§ DIRECTIONS: Pick up the text about the VS Code extension for VCL after its final sentence and continue writing it.

§ DOCUMENT TEXT:

Recently I expanded upon the extension, adding full VS Code functionality for all the useful editor features I could find. Instead of just detailing the upgrades, I’ll let the results speak for themselves, using test code. It's time to show, not tell, what this extension can now provide.

Go to definition

Navigate to the definition of ACLs, tables, backends, local variables, and parameters using Ctrl+Click / Cmd+Click or F12

Peek definition

Peek at definitions using ⌥F12

Find all references

Find all references to ACLs, tables, backends, and subroutines, local variables, and parameters using Shift+F12 or right-click and select "Find All References"

Document formatting

Format your VCL code using Shift+Alt+F (Shift+Option+F on Mac) or right-click and select "Format Document"

Code folding

Collapse and expand code blocks for easier navigation

Rename symbols

Safely rename ACLs, tables, backends, subroutines, local variables, parameters, and HTTP headers

Symbol outline and breadcrumbs

The Outline view in the Explorer sidebar displays a tree of all symbols (subroutines, ACLs, tables, backends, directors, and penaltyboxes) in the current file for quick navigation. Breadcrumbs at the top of the editor show your current location within the document structure.

Document highlights

When the cursor is on a symbol, all occurrences of that symbol in the current document are highlighted.

§ INFORMATION PROVIDED:
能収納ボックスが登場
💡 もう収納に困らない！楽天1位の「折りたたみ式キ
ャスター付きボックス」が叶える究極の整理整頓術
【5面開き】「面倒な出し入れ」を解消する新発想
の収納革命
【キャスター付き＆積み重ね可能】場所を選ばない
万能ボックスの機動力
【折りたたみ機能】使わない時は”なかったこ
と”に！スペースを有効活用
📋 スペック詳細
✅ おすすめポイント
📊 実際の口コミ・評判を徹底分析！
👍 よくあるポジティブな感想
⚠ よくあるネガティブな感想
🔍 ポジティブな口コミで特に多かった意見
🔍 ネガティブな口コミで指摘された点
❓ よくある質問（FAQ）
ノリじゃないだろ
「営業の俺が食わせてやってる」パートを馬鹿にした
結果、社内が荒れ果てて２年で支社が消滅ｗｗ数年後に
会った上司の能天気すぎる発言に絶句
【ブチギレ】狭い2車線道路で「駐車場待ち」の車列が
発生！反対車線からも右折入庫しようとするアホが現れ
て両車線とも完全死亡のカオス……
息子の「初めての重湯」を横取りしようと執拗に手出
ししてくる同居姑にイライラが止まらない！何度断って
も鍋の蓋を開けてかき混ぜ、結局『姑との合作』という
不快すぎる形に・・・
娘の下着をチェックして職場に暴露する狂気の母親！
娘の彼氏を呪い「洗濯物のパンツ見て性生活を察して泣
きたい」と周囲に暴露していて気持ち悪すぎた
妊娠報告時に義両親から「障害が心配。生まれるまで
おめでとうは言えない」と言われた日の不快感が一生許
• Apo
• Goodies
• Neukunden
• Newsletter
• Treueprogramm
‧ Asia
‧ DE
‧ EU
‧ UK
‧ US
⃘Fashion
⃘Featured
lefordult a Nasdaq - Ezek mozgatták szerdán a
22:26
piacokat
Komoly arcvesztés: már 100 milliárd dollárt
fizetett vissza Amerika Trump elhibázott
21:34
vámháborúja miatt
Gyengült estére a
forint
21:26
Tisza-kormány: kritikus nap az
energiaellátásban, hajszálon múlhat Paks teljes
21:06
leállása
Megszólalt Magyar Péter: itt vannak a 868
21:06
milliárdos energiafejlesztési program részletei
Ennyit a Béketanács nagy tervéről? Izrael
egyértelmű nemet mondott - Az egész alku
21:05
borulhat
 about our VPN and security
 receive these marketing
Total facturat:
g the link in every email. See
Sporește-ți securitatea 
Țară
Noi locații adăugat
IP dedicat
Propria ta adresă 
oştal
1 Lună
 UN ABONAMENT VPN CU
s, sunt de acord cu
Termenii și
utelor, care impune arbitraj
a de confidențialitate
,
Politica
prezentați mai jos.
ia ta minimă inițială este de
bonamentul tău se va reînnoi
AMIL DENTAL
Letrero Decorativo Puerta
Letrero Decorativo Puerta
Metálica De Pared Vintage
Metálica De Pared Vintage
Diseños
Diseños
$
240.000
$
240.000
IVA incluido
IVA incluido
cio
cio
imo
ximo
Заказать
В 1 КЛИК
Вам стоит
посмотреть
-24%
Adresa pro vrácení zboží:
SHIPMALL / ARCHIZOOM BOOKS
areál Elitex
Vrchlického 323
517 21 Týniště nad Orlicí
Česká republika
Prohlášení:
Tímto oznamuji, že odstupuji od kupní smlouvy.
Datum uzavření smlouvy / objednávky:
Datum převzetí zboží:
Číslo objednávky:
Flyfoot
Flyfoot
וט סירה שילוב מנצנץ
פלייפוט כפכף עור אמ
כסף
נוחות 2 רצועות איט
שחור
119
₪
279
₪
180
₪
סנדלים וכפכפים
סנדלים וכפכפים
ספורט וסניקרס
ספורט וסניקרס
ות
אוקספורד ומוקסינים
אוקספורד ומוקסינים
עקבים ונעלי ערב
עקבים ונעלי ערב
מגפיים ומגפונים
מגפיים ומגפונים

§ ANSWER BELOW:
Workspace symbols

Quickly find and navigate to subroutines, backends, ACLs, tables, and other symbols across all open VCL files using Cmd+T (Ctrl+T on Windows/Linux).

Inlay hints

Inline type annotations appear next to variable assignments, showing the type of both local variables (var.*) and built-in VCL variables like beresp.ttl (RTIME) or req.backend (BACKEND).

Selection ranges

Smart expanding selection lets you progressively select larger syntactic units using Cmd+Shift+→ (Ctrl+Shift+→ on Windows/Linux). Selection expands from word to statement to block to subroutine.

Summary

We added all the Fastly VCL editing features you might require. Many of these features are powered by the falco VCL developer tool, which we contribute to.

To install the extension directly in VS Code, simply search for the Fastly Varnish Configuration Language (VCL) extension. Once added, you can conquer your configurations with the full might of a professional IDE behind you.